LEAP Turns One: A Year In Review
In 2015, the Annie E. Casey Foundation and the Corporation for National and Community Service’s Social Innovation Fund launched Learn and Earn to Achieve Potential (LEAP)™. This ambitious multimillion-dollar initiative set out to boost employment and education opportunities for young people who were navigating some of life’s most challenging circumstances, including involvement in the child welfare or justice systems and homelessness.
After one year of implementation, Casey checks in on LEAP’s early results and finds that there’s plenty to celebrate.
Who’s Using LEAP?
More than 1,200 young people have enrolled in LEAP. Men make up 47% of this population and, while the initiative is open to youth ages 15 to 25, the average participant is 18 years old.
Most enrollees (67%) have never been employed. Many are youth of color (39% are African American; 23% are Hispanic and 13% are multi-racial; just 18% are white).
Nearly 40% of all LEAP participants have crossed paths with the child welfare system and nearly 30% have experienced both the child welfare and justice systems.
LEAP youth have also stepped into leadership roles to guide the initiative’s recruitment, engagement and retention strategies. Four young leaders are advising LEAP’s national efforts and there are more than 250 young people in local leadership roles. In October 2017, the young leaders led several workshops involving more than 80 partners at a national conference in Phoenix.
LEAP’s work is fueled by 10 local partnerships operating in 77 service locations across 49 cities and eight states.
The LEAP network also spans four national organizations — Jobs for America’s Graduates, Jobs for the Future, MDRC and School & Main Institute — and hundreds of cross-sector partners. This diverse support system includes employers, government organizations and workforce development entities as well as child welfare and justice agencies, post-secondary institutions and K‑12 schools and districts.
Together, these partners are making crucial system and policy changes to reduce the barriers that youth experience as they pursue postsecondary education and employment.
- partners now receive trainings on trauma-informed care to ensure that encounter caring adults in a variety of settings;
- postsecondary admissions and financial aid staff are using early warning systems to proactively address challenges, such as housing instability and food insecurity, that may thwart student success;
- organizations are working across agency lines to support older youth and young adults who have transitioned from foster care; and
- LEAP alumni networks have formed to help mentor new enrollees.
By September 2017, participants were reaching key milestones in school and work, and these year-one results bested the initiative’s baseline numbers.
Early successes include:
- 298 youth pursuing a post-secondary education;
- 270 youth securing employment;
- 239 youth participating in an internship, on-the-job learning program or other advanced training; and
- 80 youth earning their high-school diploma or a GED equivalent.
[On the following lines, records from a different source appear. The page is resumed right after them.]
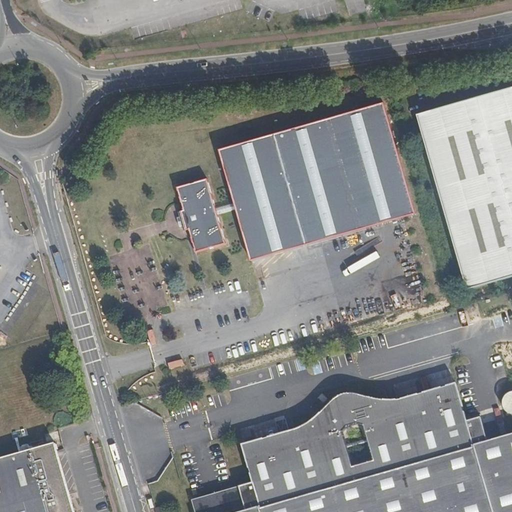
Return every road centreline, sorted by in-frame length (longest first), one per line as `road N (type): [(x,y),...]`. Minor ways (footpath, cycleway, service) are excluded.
road 1 (primary): [(116,78),(374,49),(511,22)]
road 2 (tertiary): [(44,188),(136,511)]
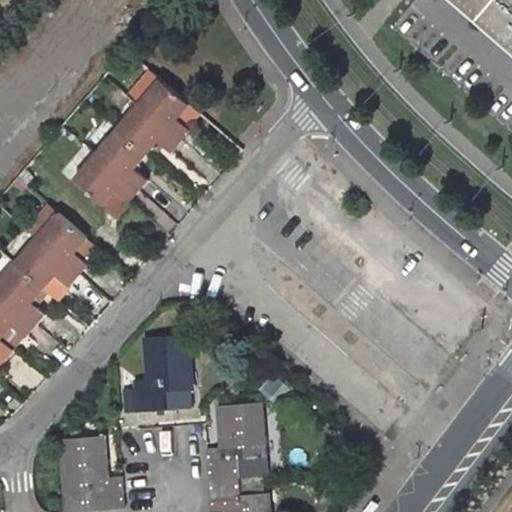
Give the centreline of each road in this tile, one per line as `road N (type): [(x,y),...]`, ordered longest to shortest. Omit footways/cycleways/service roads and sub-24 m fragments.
road 1 (residential): [(324,98),(10,450)]
road 2 (unclassified): [(324,98),(393,172),(511,274)]
road 3 (unclassified): [(511,371),(401,511)]
road 4 (unclassified): [(254,0),(324,98)]
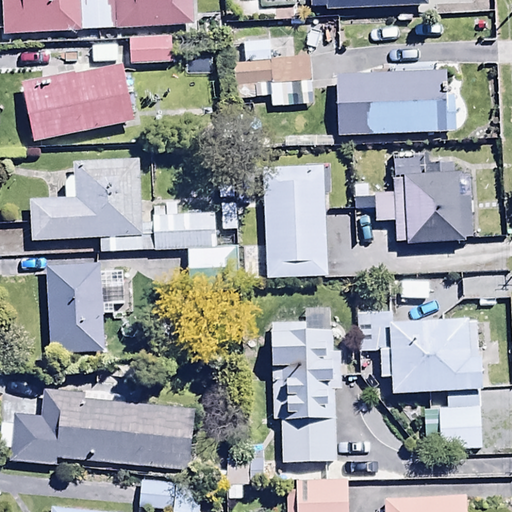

“This data tells a story about the persistence, power and resiliency of LEAP youth and our partners’ dedication and collaborative spirits,” says Patrice Cromwell, director of strategic initiatives at the Casey Foundation. “In just over a year, we’ve already started to see what’s possible when young people have caring adults in their lives and the right support services behind them. We couldn’t be more excited to see what year two holds.”